Added dimensions

Some dimensions in a data warehouse are easy to understand… for a retail DW, stock might be composed of three dimensions: when, where and what; sales on the other hand, might also have a customer dimension (if customers are known, say, in a loyalty scheme or by delivery address) It would seem hard to come up with any more dimensions, but sometimes we can.

Take ‘product’. Now that’s simple… or is it?
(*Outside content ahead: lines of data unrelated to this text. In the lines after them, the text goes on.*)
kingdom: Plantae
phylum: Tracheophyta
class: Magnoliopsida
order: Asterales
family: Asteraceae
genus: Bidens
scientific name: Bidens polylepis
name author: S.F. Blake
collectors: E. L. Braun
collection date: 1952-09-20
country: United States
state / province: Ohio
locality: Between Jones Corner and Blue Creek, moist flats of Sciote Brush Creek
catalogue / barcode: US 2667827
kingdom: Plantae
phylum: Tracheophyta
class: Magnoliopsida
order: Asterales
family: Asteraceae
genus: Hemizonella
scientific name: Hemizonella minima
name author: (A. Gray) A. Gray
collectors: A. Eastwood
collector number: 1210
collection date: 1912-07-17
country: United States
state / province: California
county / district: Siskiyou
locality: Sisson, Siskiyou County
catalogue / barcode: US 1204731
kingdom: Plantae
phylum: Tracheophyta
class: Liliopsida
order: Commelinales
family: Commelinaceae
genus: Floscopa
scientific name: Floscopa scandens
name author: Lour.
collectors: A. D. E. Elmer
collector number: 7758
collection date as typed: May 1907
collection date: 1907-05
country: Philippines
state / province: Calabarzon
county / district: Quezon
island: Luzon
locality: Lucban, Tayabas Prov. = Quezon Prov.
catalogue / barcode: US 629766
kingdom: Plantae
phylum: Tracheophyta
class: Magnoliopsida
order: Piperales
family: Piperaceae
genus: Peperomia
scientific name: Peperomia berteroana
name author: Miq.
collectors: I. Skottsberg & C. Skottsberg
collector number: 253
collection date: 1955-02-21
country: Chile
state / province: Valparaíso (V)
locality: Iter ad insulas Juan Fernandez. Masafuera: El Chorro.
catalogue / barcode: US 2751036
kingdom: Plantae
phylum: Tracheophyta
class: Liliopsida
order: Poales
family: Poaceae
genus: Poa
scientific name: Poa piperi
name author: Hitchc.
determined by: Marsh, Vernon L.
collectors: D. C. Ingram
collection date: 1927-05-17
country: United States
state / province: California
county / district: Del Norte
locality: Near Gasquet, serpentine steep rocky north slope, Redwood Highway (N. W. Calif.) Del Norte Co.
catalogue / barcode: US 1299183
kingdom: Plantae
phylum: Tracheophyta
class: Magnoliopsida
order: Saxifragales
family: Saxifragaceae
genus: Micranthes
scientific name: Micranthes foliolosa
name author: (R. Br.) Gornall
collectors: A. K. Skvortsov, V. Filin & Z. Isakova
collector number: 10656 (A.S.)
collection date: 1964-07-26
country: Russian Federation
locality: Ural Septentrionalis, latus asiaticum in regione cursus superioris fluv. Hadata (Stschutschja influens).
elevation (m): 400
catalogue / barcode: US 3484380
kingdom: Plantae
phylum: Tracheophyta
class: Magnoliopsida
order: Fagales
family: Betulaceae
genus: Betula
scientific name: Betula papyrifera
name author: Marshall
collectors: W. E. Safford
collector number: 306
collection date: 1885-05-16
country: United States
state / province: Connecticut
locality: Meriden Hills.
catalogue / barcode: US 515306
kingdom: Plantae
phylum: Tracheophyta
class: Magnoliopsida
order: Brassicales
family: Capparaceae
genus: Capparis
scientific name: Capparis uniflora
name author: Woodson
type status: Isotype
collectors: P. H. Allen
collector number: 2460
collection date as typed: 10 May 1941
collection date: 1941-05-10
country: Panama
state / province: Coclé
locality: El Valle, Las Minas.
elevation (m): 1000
A product can have many attributes: pack size, storage (frozen, ambient, etc), shelf-life, supplier, buyer, and product brand to name but a few. We could index some of these attributes and come up with queries to find total sales for June 1, 2005 for all products supplied by Acme Products. But in some data warehouses these attributes become dimensions in their own right. One data warehouse I manage has 4 product attributes that have been implemented as dimensions. At first this seems overkill, we could simply make a bitmap join index and query against supplier instead of product code for example. But this would loose the flexibility in roll-up that the implementing supplier as a dimension gives us. Take a real supplier, say Procter and Gamble. They produce a large number of products: laundry detergents, cosmetics, hygiene products, snack foods etc. Many, many products across a large number of market sectors. In a DW it would be quite reasonable to roll-up product to product category (say washing powders) and compare the sales of the products supplied by one supplier against those of another. Furthermore it could be reasonable to introduce a hierarchy to supplier. A company that makes pet food and chocolate bars might supply them through different companies. It would be quite reasonable to have a ‘master company’ tier in the supplier hierarchy that enabled buyers to negotiate ever larger discounts. Without implementing supplier as a dimension such queries are forced to access the lowest common level of data.

The fact that users want to simultaneously query product and supplier data and for different levels of roll-up is a compelling reason to convert a product attribute to a dimension in its own right.